Copy all lines in the material holding the string "down".

# AVAILABLE DATA
○ ○ ○ ○
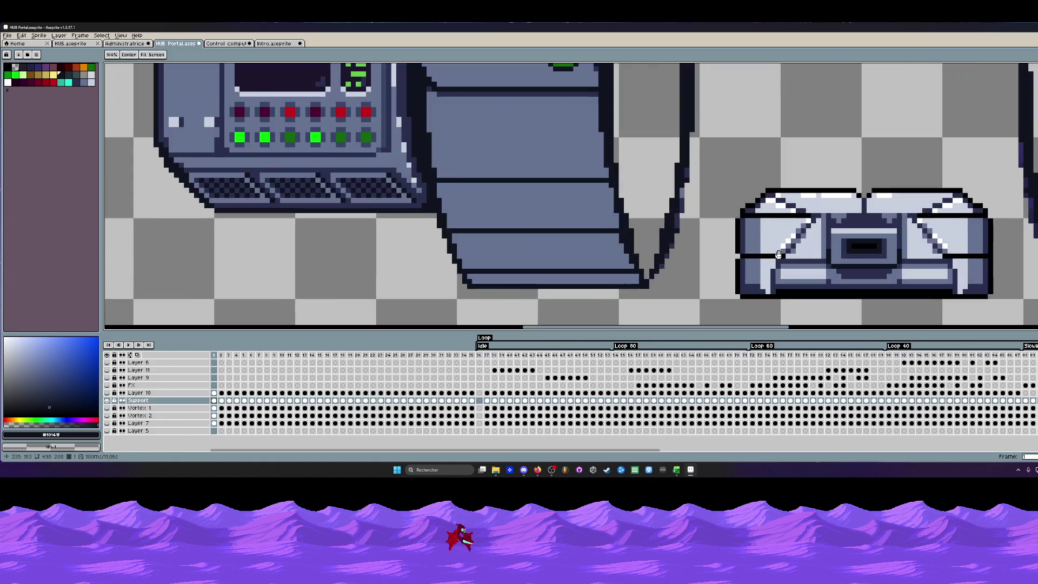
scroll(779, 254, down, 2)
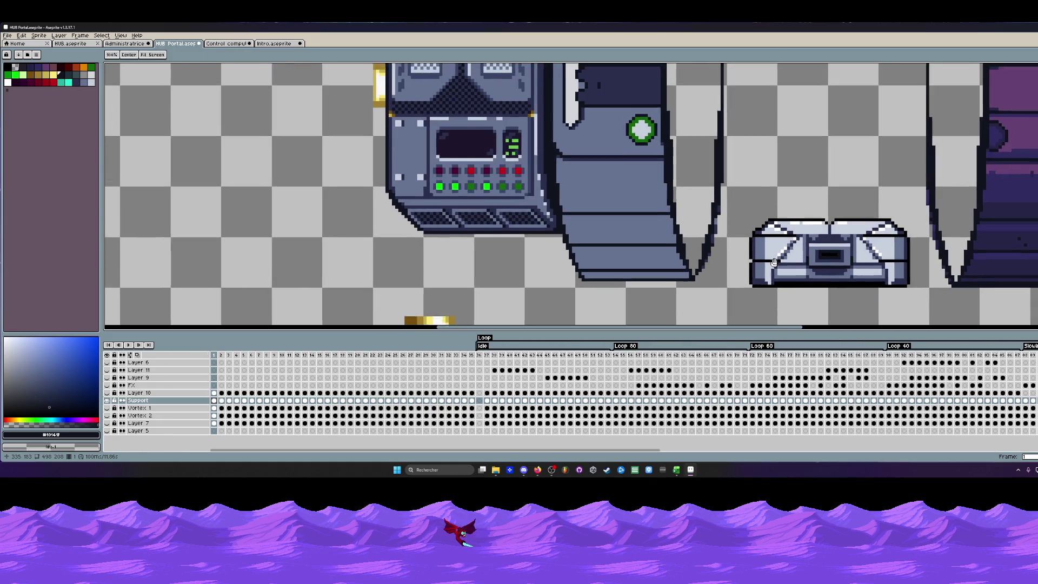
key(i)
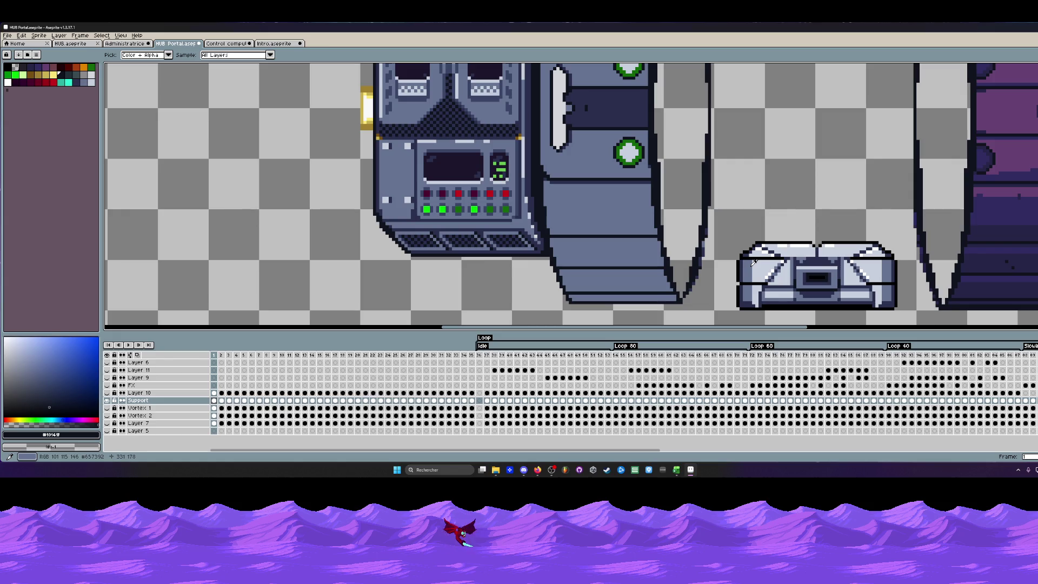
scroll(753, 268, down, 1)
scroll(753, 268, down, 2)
○ ○ ○ ○
# ANSWER FOR THIS EXERCISE
scroll(779, 254, down, 2)
scroll(753, 268, down, 1)
scroll(753, 268, down, 2)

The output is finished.